**How to complete this task**
Would you return the entries exactly, with every line intact?

[Saved data entries]
::::
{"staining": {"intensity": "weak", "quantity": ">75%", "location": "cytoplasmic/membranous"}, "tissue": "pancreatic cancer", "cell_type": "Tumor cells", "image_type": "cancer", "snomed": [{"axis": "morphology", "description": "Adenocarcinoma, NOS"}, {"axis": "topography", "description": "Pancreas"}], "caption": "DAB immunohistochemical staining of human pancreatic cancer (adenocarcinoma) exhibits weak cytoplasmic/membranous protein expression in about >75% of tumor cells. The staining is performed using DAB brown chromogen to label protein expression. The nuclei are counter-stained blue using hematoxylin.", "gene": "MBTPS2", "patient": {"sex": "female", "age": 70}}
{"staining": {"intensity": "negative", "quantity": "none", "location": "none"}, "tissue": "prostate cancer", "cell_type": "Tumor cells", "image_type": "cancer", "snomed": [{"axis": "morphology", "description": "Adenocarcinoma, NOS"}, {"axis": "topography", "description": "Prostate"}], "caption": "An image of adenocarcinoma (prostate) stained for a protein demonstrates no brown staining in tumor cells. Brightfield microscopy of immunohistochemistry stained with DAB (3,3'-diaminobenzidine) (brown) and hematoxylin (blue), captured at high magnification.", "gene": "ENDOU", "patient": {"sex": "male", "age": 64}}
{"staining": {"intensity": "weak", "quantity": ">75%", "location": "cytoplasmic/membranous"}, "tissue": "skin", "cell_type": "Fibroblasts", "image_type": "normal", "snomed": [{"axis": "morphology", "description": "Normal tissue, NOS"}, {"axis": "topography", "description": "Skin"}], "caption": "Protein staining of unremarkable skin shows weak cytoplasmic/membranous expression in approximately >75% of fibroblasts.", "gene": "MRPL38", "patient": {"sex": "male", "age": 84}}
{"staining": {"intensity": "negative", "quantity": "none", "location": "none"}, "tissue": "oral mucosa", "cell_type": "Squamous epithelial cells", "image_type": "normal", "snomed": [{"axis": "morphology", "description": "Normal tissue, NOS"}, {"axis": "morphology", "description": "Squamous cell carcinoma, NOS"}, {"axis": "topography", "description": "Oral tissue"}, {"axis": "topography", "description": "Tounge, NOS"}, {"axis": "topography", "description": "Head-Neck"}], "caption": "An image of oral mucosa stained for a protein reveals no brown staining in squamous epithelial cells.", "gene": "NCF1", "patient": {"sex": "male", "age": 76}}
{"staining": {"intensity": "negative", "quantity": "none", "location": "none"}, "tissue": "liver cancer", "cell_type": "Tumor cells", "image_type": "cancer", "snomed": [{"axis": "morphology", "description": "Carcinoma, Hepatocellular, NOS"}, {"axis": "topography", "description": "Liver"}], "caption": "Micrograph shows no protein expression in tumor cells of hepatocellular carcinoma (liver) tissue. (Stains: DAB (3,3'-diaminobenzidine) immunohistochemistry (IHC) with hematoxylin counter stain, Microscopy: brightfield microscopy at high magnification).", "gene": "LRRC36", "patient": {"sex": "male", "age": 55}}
::::
**Exercise solution**
{"staining": {"intensity": "weak", "quantity": ">75%", "location": "cytoplasmic/membranous"}, "tissue": "pancreatic cancer", "cell_type": "Tumor cells", "image_type": "cancer", "snomed": [{"axis": "morphology", "description": "Adenocarcinoma, NOS"}, {"axis": "topography", "description": "Pancreas"}], "caption": "DAB immunohistochemical staining of human pancreatic cancer (adenocarcinoma) exhibits weak cytoplasmic/membranous protein expression in about >75% of tumor cells. The staining is performed using DAB brown chromogen to label protein expression. The nuclei are counter-stained blue using hematoxylin.", "gene": "MBTPS2", "patient": {"sex": "female", "age": 70}}
{"staining": {"intensity": "negative", "quantity": "none", "location": "none"}, "tissue": "prostate cancer", "cell_type": "Tumor cells", "image_type": "cancer", "snomed": [{"axis": "morphology", "description": "Adenocarcinoma, NOS"}, {"axis": "topography", "description": "Prostate"}], "caption": "An image of adenocarcinoma (prostate) stained for a protein demonstrates no brown staining in tumor cells. Brightfield microscopy of immunohistochemistry stained with DAB (3,3'-diaminobenzidine) (brown) and hematoxylin (blue), captured at high magnification.", "gene": "ENDOU", "patient": {"sex": "male", "age": 64}}
{"staining": {"intensity": "weak", "quantity": ">75%", "location": "cytoplasmic/membranous"}, "tissue": "skin", "cell_type": "Fibroblasts", "image_type": "normal", "snomed": [{"axis": "morphology", "description": "Normal tissue, NOS"}, {"axis": "topography", "description": "Skin"}], "caption": "Protein staining of unremarkable skin shows weak cytoplasmic/membranous expression in approximately >75% of fibroblasts.", "gene": "MRPL38", "patient": {"sex": "male", "age": 84}}
{"staining": {"intensity": "negative", "quantity": "none", "location": "none"}, "tissue": "oral mucosa", "cell_type": "Squamous epithelial cells", "image_type": "normal", "snomed": [{"axis": "morphology", "description": "Normal tissue, NOS"}, {"axis": "morphology", "description": "Squamous cell carcinoma, NOS"}, {"axis": "topography", "description": "Oral tissue"}, {"axis": "topography", "description": "Tounge, NOS"}, {"axis": "topography", "description": "Head-Neck"}], "caption": "An image of oral mucosa stained for a protein reveals no brown staining in squamous epithelial cells.", "gene": "NCF1", "patient": {"sex": "male", "age": 76}}
{"staining": {"intensity": "negative", "quantity": "none", "location": "none"}, "tissue": "liver cancer", "cell_type": "Tumor cells", "image_type": "cancer", "snomed": [{"axis": "morphology", "description": "Carcinoma, Hepatocellular, NOS"}, {"axis": "topography", "description": "Liver"}], "caption": "Micrograph shows no protein expression in tumor cells of hepatocellular carcinoma (liver) tissue. (Stains: DAB (3,3'-diaminobenzidine) immunohistochemistry (IHC) with hematoxylin counter stain, Microscopy: brightfield microscopy at high magnification).", "gene": "LRRC36", "patient": {"sex": "male", "age": 55}}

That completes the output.